Birleşmiş Milletler (BM), Şeyh Cerrah'taki gelişmelere ilişkin İsrail'e uyarıda bulundu. BM Hukuk Bürosu Sözcüsü Rupert Colville, Cenevre'deki açıklamasında Filistinli yerleşimcilerin zorla evlerinden çıkarılmasının "bir savaş suçu" olacağını söyleyerek "İsrail'i tüm zorunlu tahliyeleri iptal etmeye çağırıyoruz" dedi.

ABD: Derin endişe duyuyoruz

"Doğu Kudüs'ün işgal altındaki Filistin bölgesinin bir parçası olduğunu" ve burada uluslararası insani hukukun geçerli olduğunu söyleyen Colville, "İşgal gücü işgal altındaki bölgede özel mülkiyete el koyamaz" dedi.
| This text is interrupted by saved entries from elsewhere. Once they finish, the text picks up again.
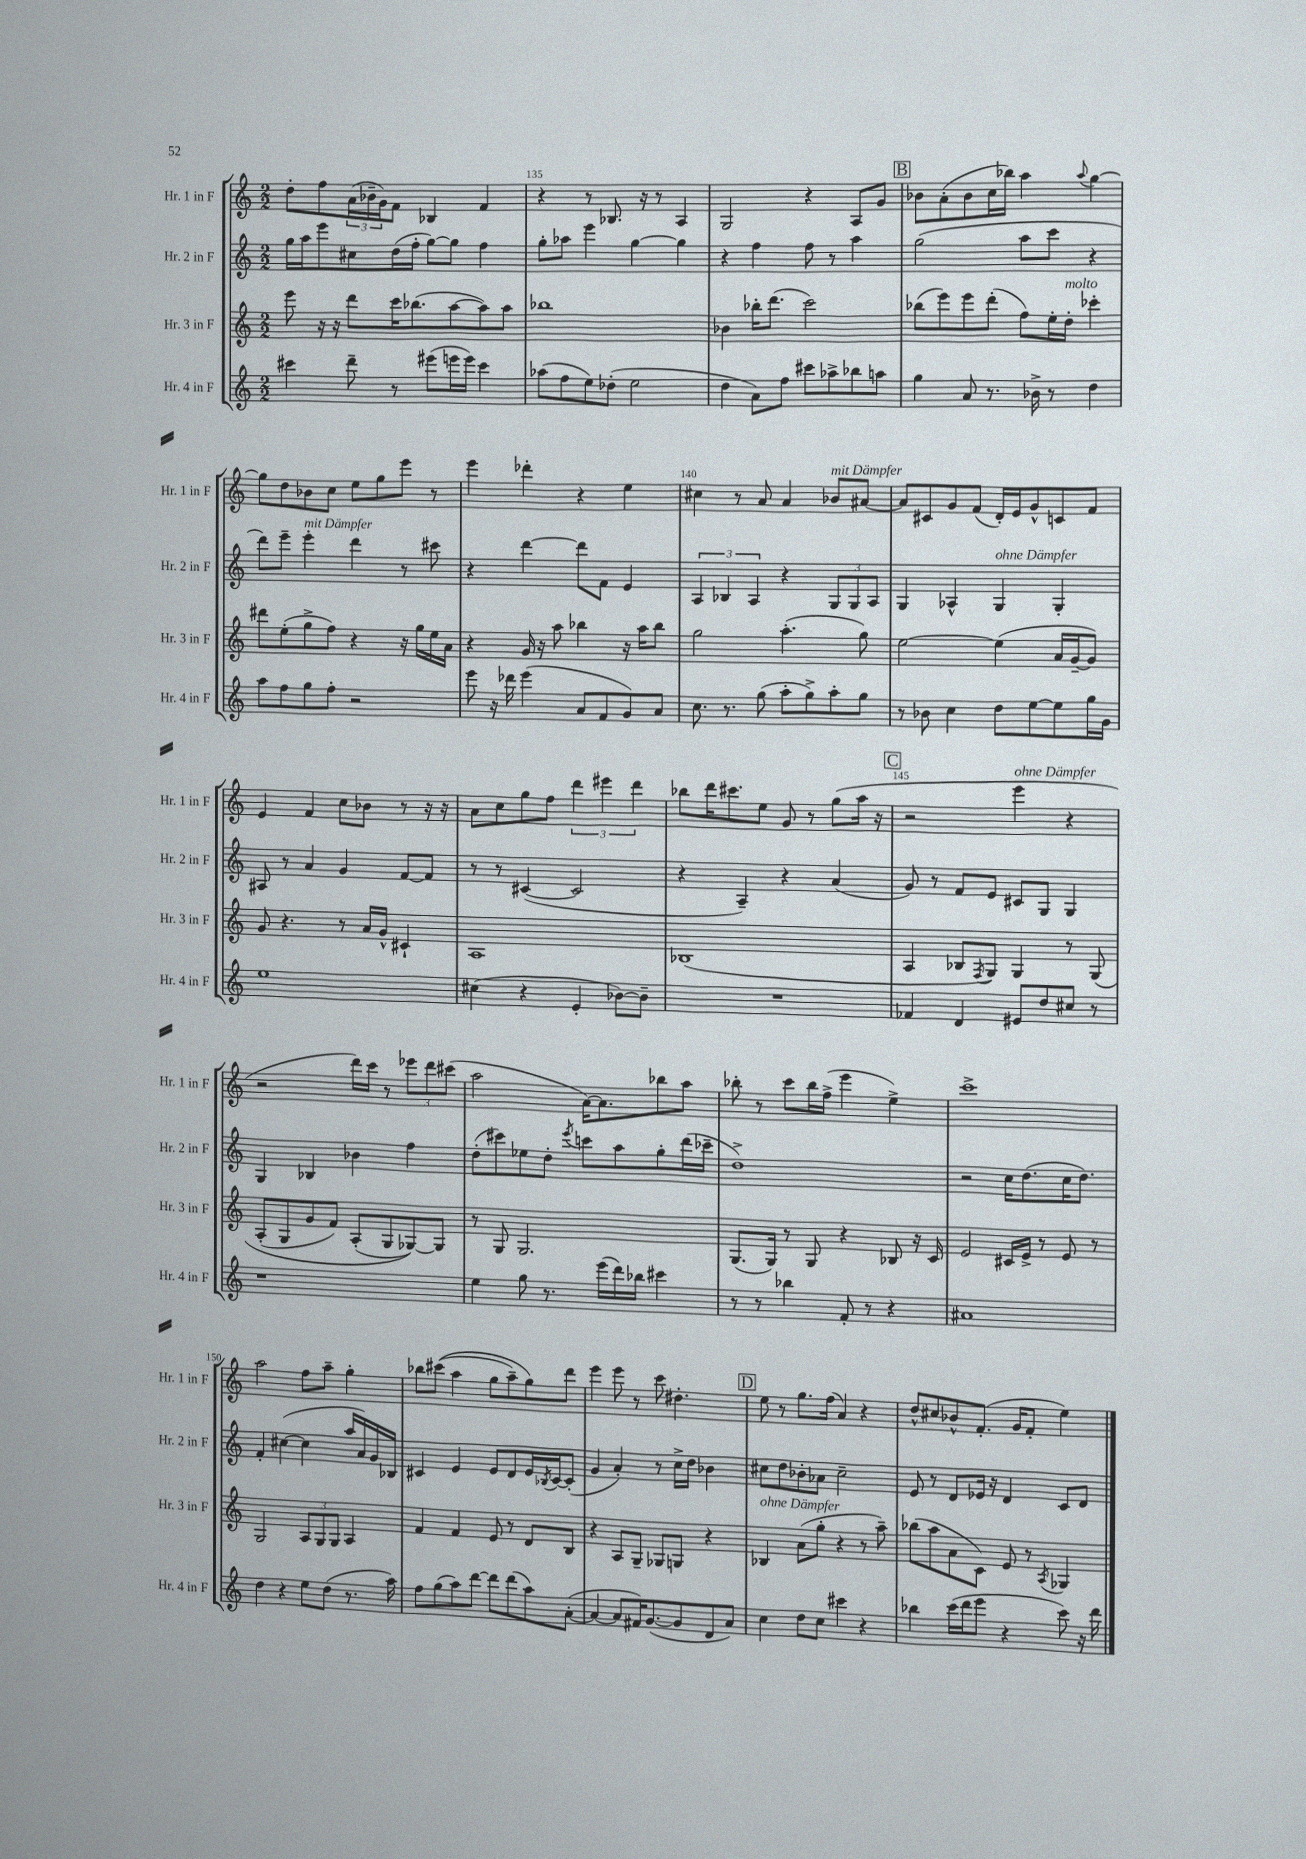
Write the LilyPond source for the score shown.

<<
\new StaffGroup <<
\new Staff = "s0" \with { instrumentName = "Hr. 1 in F" shortInstrumentName = "Hr. 1 in F" } {
    \clef treble \key c \major \numericTimeSignature \time 2/2
    d''8-. f''8 \tuplet 3/2 { a'16( bes'16-- g'16) } f'8 bes4 f'4 |
    r4 r8 bes8. r16 r8 a4 |
    g2 r4 a8 g'8 |
    \mark \markup { \box "B" } bes'8 a'8-.( bes'8 c''16 bes''16) a''4 \appoggiatura { a''8 } g''4~ |
    g''8 d''8 bes'8 c''8 e''8 g''8 e'''8 r8 |
    e'''4 des'''4-. r4 e''4 |
    cis''4 r8 a'8 a'4 bes'8^\markup { \italic "mit Dämpfer" } ais'8~ |
    ais'8 cis'8 g'8 f'8( d'16-.) e'16 g'8-^ c'8 f'8 |
    e'4 f'4 c''8 bes'8 r8 r16 r16 |
    a'8 c''8 g''8 f''8 \tuplet 3/2 { d'''4 eis'''4 d'''4 } |
    bes''8 d'''16 cis'''8. e''8 g'8 r8 g''8( a''16 r16 |
    \mark \markup { \box "C" } r2 e'''4^\markup { \italic "ohne Dämpfer" } r4 |
    r2 d'''16) c'''16 r8 \tuplet 3/2 { ees'''8 d'''8 cis'''8( } |
    a''2 a'16~) a'8. bes''8 a''8 |
    bes''8-. r8 c'''8 bes''16 f''16->( e'''4 e''4->) |
    c'''1-> |
    a''2 f''8 a''8-- g''4-. |
    bes''8 cis'''8(\( a''4 g''8 a''8--) g''8\) d'''8 |
    e'''4 e'''8 r8 c'''8 dis''4.-. |
    \mark \markup { \box "D" } e''8 r8 g''8. f''16( a'4) r4 |
    d''8-^ cis''8 bes'8-^ f'8.-.( g'16 f'8-. e''4) \bar "|." |
}
\new Staff = "s1" \with { instrumentName = "Hr. 2 in F" shortInstrumentName = "Hr. 2 in F" } {
    \clef treble \key c \major \numericTimeSignature \time 2/2
    g''16 a''16 e'''8 cis''8 d''16( f''16-. g''8~) g''8 f''4 |
    g''8-. aes''8 e'''4 g''4~ g''4 |
    r4 f''4 f''8 r8 a''4 |
    \mark \markup { \box "B" } g''2( a''8 c'''8 r4 |
    d'''8) e'''8-- e'''4-.^\markup { \italic "mit Dämpfer" } d'''4 r8 cis'''8 |
    r4 d'''4~ d'''8 f'8 e'4 |
    \tuplet 3/2 { a4 bes4 a4 } r4 \tuplet 3/2 { g8 g8 a8 } |
    g4 aes4-^ g4^\markup { \italic "ohne Dämpfer" } g4-. |
    ais8 r8 a'4 g'4 f'8~ f'8 |
    r8 r8 cis'4~( cis'2 |
    r4 a4--) r4 a'4( |
    \mark \markup { \box "C" } g'8) r8 f'8 e'8 cis'8 g8 g4 |
    g4 bes4 bes'4 f''4 |
    d''8-.( cis'''8) ees''8 d''8-. \acciaccatura { e'''8 } c'''8 a''8 g''8-. d'''16( ces'''16-- |
    d''1->) |
    r2 c''16 d''8.( c''16 d''8.) |
    f'4-. cis''4~( cis''4 a''16 a'16) g'16 bes16 |
    cis'4 e'4 e'8 d'8 e'16 \acciaccatura { bes8 } cis'16~ cis'8-.( |
    g'4 a'4-.) r8 c''16-> d''16 bes'4 |
    \mark \markup { \box "D" } cis''8 d''8 bes'8-. aes'8 cis''2-- |
    e'8 r8 d'8 ees'16 r16 d'4 c'8 d'8 \bar "|." |
}
\new Staff = "s2" \with { instrumentName = "Hr. 3 in F" shortInstrumentName = "Hr. 3 in F" } {
    \clef treble \key c \major \numericTimeSignature \time 2/2
    e'''8 r16 r16 d'''8 c'''16 bes''8.( a''8~ a''8) a''8 |
    bes''1 |
    bes'4 bes''16-. d'''8.( c'''2) |
    \mark \markup { \box "B" } bes''8( e'''8) e'''8 d'''8-.( f''8) e''16-. d''16-.^\markup { \italic "molto" } ces'''4-. |
    dis'''8 e''8-.( g''8-> f''8) r4 r16 g''16 e''16 a'16 |
    r4 g'16 r16 a''8 bes''4 r16 a''16 bes''8 |
    g''2 a''4.-.( g''8) |
    e''2~ e''4( a'16 g'16~-- g'8) |
    g'8 r4. r8 a'16 g'16-^ cis'4-! |
    a1 |
    bes1( |
    \mark \markup { \box "C" } a4 bes8 \acciaccatura { f8 } g8) g4 r8 g8\( |
    a8-.( g8 g'8 f'8) a8-.( g8 ges8~)\) ges8 |
    r8 g8 g2. |
    g8.( g16) r8 g8 r4 bes8 r16 c'16 |
    e'2 cis'16 e'16-> r8 e'8 r8 |
    g2 \tuplet 3/2 { a8 g8 g8 } a4 |
    f'4 f'4 e'8 r8 d'8 b8 |
    r4 a8 g8-- ges8 g8 r4 |
    \mark \markup { \box "D" } bes4^\markup { \italic "ohne Dämpfer" } a'8( g''8-. r4 r8 a''8--) |
    bes''8( a''8 a'8 c'8) e'8 r8 \acciaccatura { a8 } ges4 \bar "|." |
}
\new Staff = "s3" \with { instrumentName = "Hr. 4 in F" shortInstrumentName = "Hr. 4 in F" } {
    \clef treble \key c \major \numericTimeSignature \time 2/2
    cis'''4 d'''8-- r8 eis'''8( e'''16 e'''16) cis'''4 |
    aes''8( f''8 e''8) des''8-.( e''2 |
    d''4 a'8) f''8 cis'''8 aes''8-> bes''8 a''8 |
    \mark \markup { \box "B" } g''4 a'8 r8. bes'16-> r8 d''4 |
    a''8 f''8 g''8 f''8-. r2 |
    e'''8 r16 des'''16 e'''4( a'8 f'8 g'8) a'8 |
    c''8. r8. g''8( a''8-. g''8->) a''8-. g''8 |
    r8 bes'8 c''4 d''8 e''8~ e''8 g''16 g'16 |
    e''1 |
    cis''4( r4 e'4-. bes'8~) bes'8-- |
    R1 |
    \mark \markup { \box "C" } fes'4 d'4 eis'8 d''8 cis''8 r8 |
    r1 |
    e''4 g''8 r8. e'''16( d'''16) bes''16 cis'''4 |
    r8 r8 bes''4 f'8-. r8 r4 |
    ais'1 |
    d''4 r4 e''8 d''8( r8. a''16) |
    f''8 g''8( a''8) d'''8~ d'''8 d'''8( a''8) a'8~-.( |
    a'4~ a'8 fis'16) g'8.~( g'8 d'8 a'8) |
    \mark \markup { \box "D" } c''4 d''8 c''8 cis'''4 r4 |
    bes''4 c'''16( d'''16 e'''8 r4 c'''8) r16 d'''16 \bar "|." |
}
>>
>>
\layout { \context { \Score currentBarNumber = #134 \override BarNumber.break-visibility = ##(#f #t #t) barNumberVisibility = #(every-nth-bar-number-visible 5) } }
ABD Dışişleri Sözcü Yardımcısı Jalina Porter da Şeyh Cerrah'ta yaşananlardan derin endişe duyduklarını açıkladı.

İsrail'in tek taraflı adımlarına karşı olduğunu dile getiren Porter "Önümüzdeki günlerde hassas bir sürece girilirken tüm tarafların sükuneti sağlamak üzere sorumlu davranması, tansiyonu düşürmek üzere çatışmadan kaçınması önemlidir" dedi.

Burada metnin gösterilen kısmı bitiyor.